Another major departure is to make Wolff's espionage of far greater strategic significance than Eppler's ever was, making the very outcome of the war – or at least of the North African campaign – hinge on it, and fictionally crediting some of Rommel's main battle victories to information provided by Wolff, having gained access to secret battle plans carried by a Secret Intelligence Service officer.

A departure from cryptologic sense occurs in Follett's title conceit: the "key" or code sequence used to render the Axis spy's messages unreadable by the Allies without it. The author has it as a written down device, available for capture by the wily Major Vandam, but the actual code key imagined by Follett is so simple that a real agent would have simply memorised it, not had it written down for anyone to get hold of.

The quote from Rommel which serves as the book's motto – "Our spy in Cairo is the greatest hero of them all" – is genuine, and the battles of the North African Campaign are described accurately. However, the credit given to information provided by Wolff as decisively helping Rommel's victories – and to Vandam's disinformation in causing his ultimate defeat – is fictional.

Reviewer Mary Klein noted that "Not only is the code used in the book based on du Maurier's Rebecca, but the book's plot line of romance between Elene Fontana and Major Vandam has some similarity with the plot of the original Rebecca. In both, a Plebeian girl falls in love with a member of the British ruling class, but feels overwhelmed and overshadowed by the memory of his aristocratic first wife – and in both cases, eventually turns out to be a much better mate than that first wife".

==Reception and success==
The Key to Rebecca was an immediate best-seller, becoming a main selection of the Book of the Month Club, with an initial printing of 100,000 copies within days and having been serialised in several magazines, even before any reviews had been published. Positive reviews of the novel cited its depth in historical detail, and accurate depictions of Cairo and the Egyptian desert in the Second World War. Follett noted that it was due to the success of The Key to Rebecca that he had believed he had truly been successful.

==Film adaptation==
In 1985, The Key to Rebecca was adapted into a film, directed by David Hemmings and starring David Soul as Alex Wolff, Season Hubley as Elene Fontana and Cliff Robertson as Maj. William Vandam. It was filmed in Tunisia and was shot as a two-part, four-hour television film; syndicated as part of the Operation Prime Time package, the first part was broadcast in New York City on WPIX on 29 April 1985, with the second part on 9 May 1985. (Dates varied by station.) Produced by Taft Entertainment in association with Castle Combe Productions, it was later shown in the United Kingdom, Scandinavia and several other countries in which the novel had been popular.

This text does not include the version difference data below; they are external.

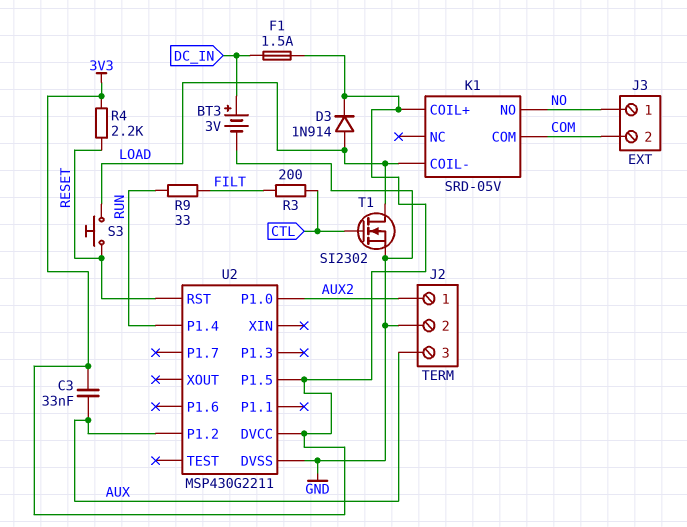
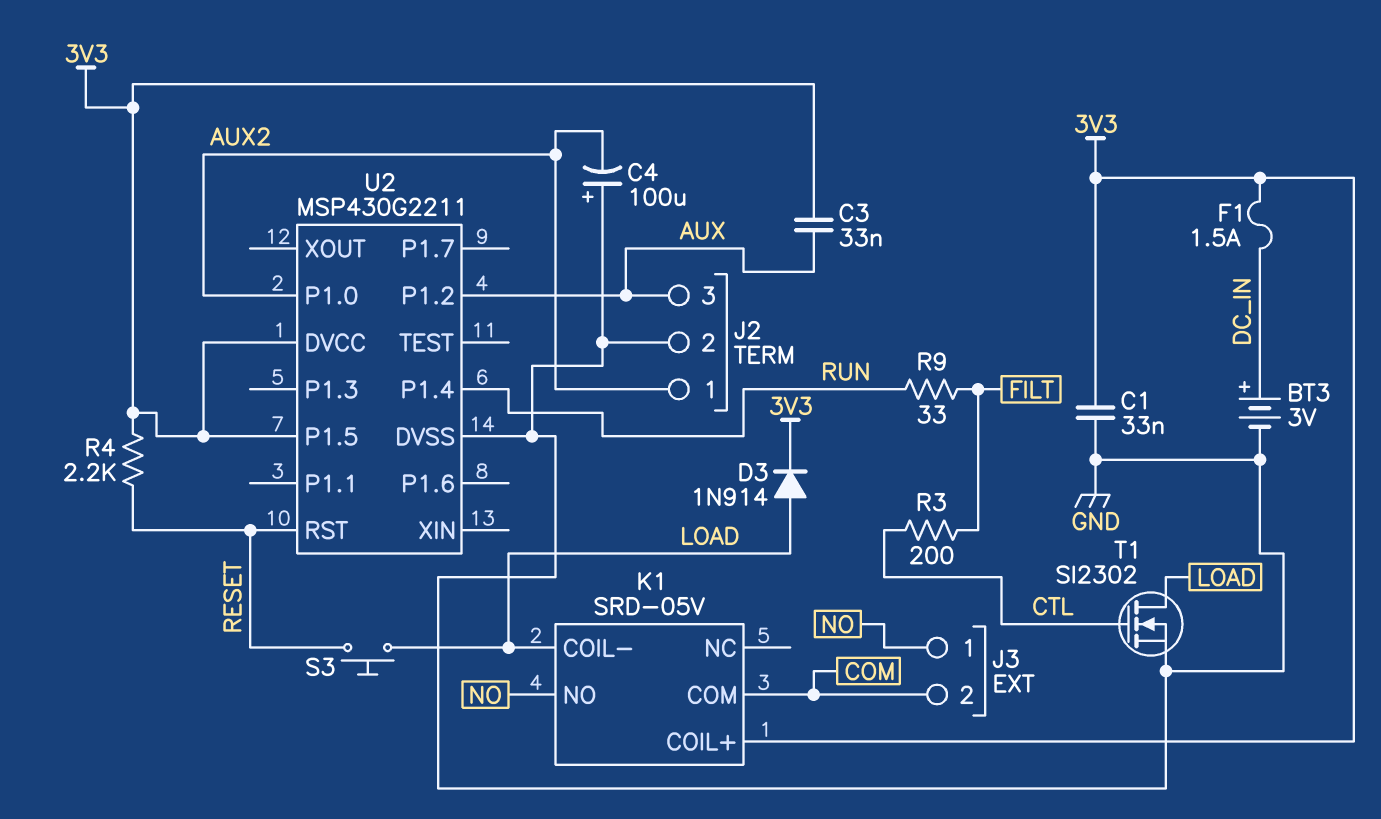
C1: none -> 33nF (3V3, GND)
C4: none -> 100uF (plus GND, minus AUX2)

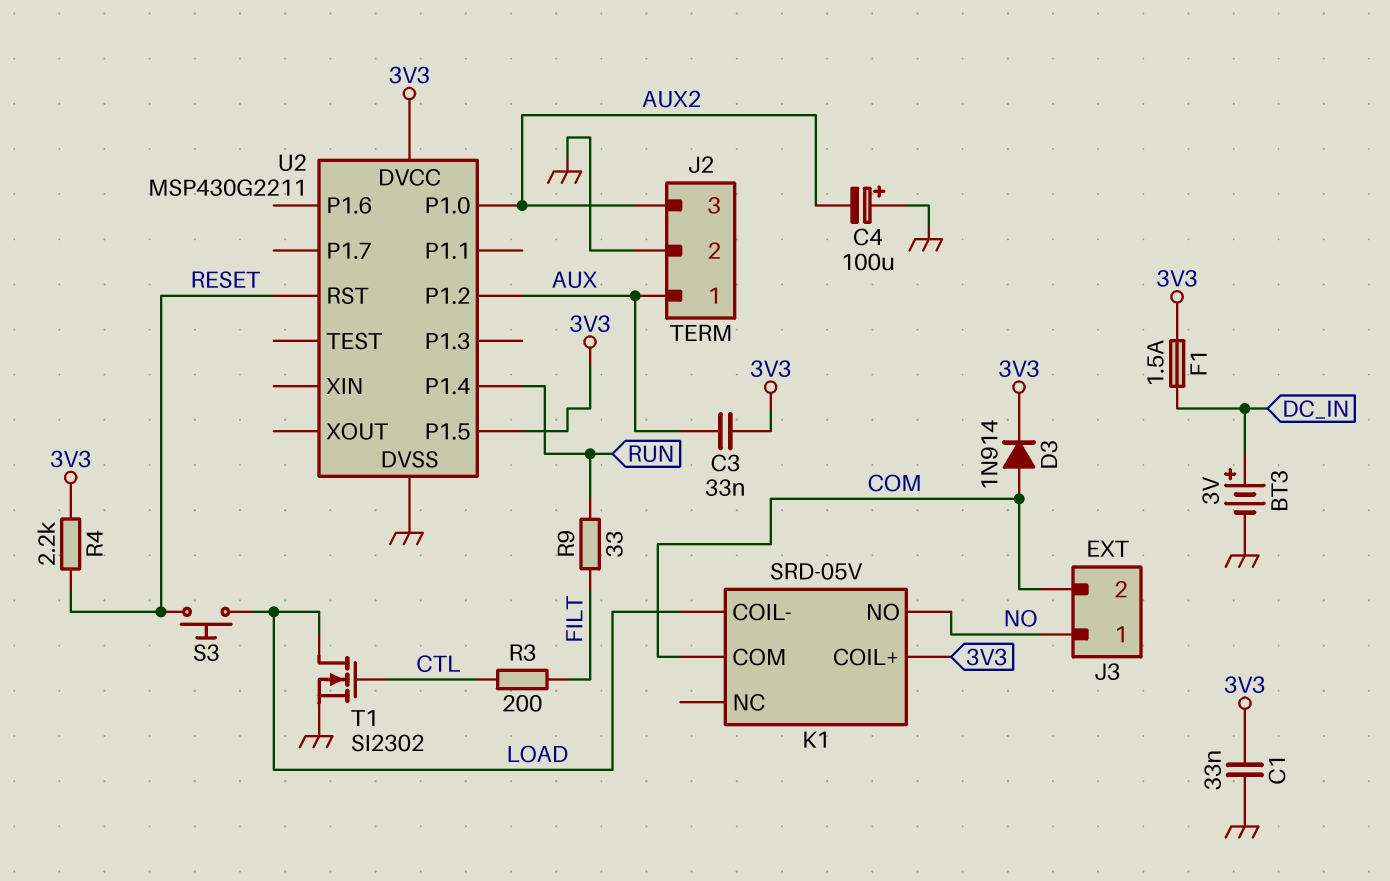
D3: diode 1N914 (A LOAD, K 3V3) -> diode 1N914 (A COM, K 3V3)
J2 pin 1: AUX2 -> AUX
J2 pin 3: AUX -> AUX2

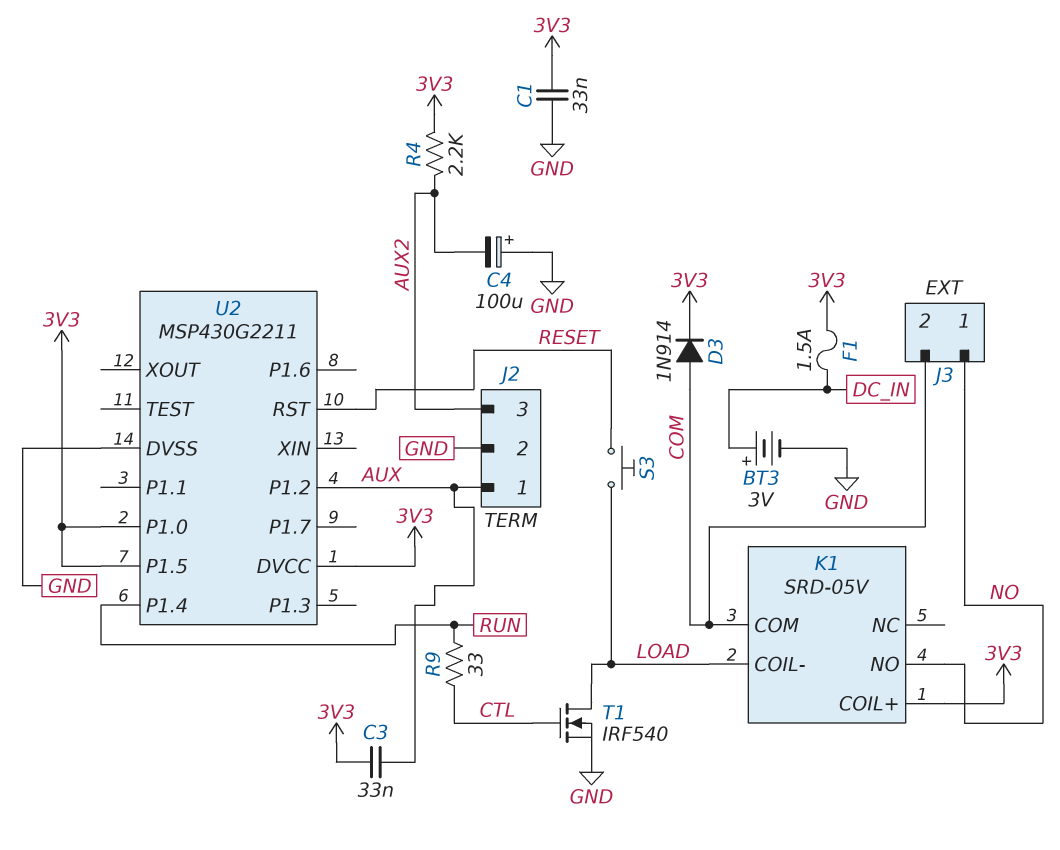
R3: 200 (CTL, FILT) -> none
R4: 2.2k (3V3, RESET) -> 2.2k (3V3, AUX2)
R9: 33 (FILT, RUN) -> 33 (CTL, RUN)
T1: NMOS SI2302 (G CTL, D LOAD, S GND) -> NMOS IRF540 (G CTL, D LOAD, S GND)
U2 pin P1.0: AUX2 -> 3V3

==Similar themes in other books==
Len Deighton's novel City of Gold is set in the same time and place and with a similar theme – the British worried about a spy in Cairo sending information to Rommel. However, in Deighton's depiction, it is ultimately discovered that there had been no spy, and information went to the Germans due to faulty radio security. Like Follett's story, Deighton's is also based on historical fact.

Another novel covering this period and events is the 2014 novel by Juliana Maio, City of the Sun. Maio, who was born in the Cairo suburb of Heliopolis and is of Jewish heritage, relies on family accounts to give us the slightly different perspective of the Jewish community in Cairo during this time, while based on the same historical facts.

Michael Ondaatje's novel, The English Patient, is partly set in North Africa, where MI6 operative David Caravaggio spies on the Germans. After he is captured and tortured, resulting in the loss of his thumbs, Caravaggio sets out to track down the man he believes to have been a Nazi spy who had exposed him to capture.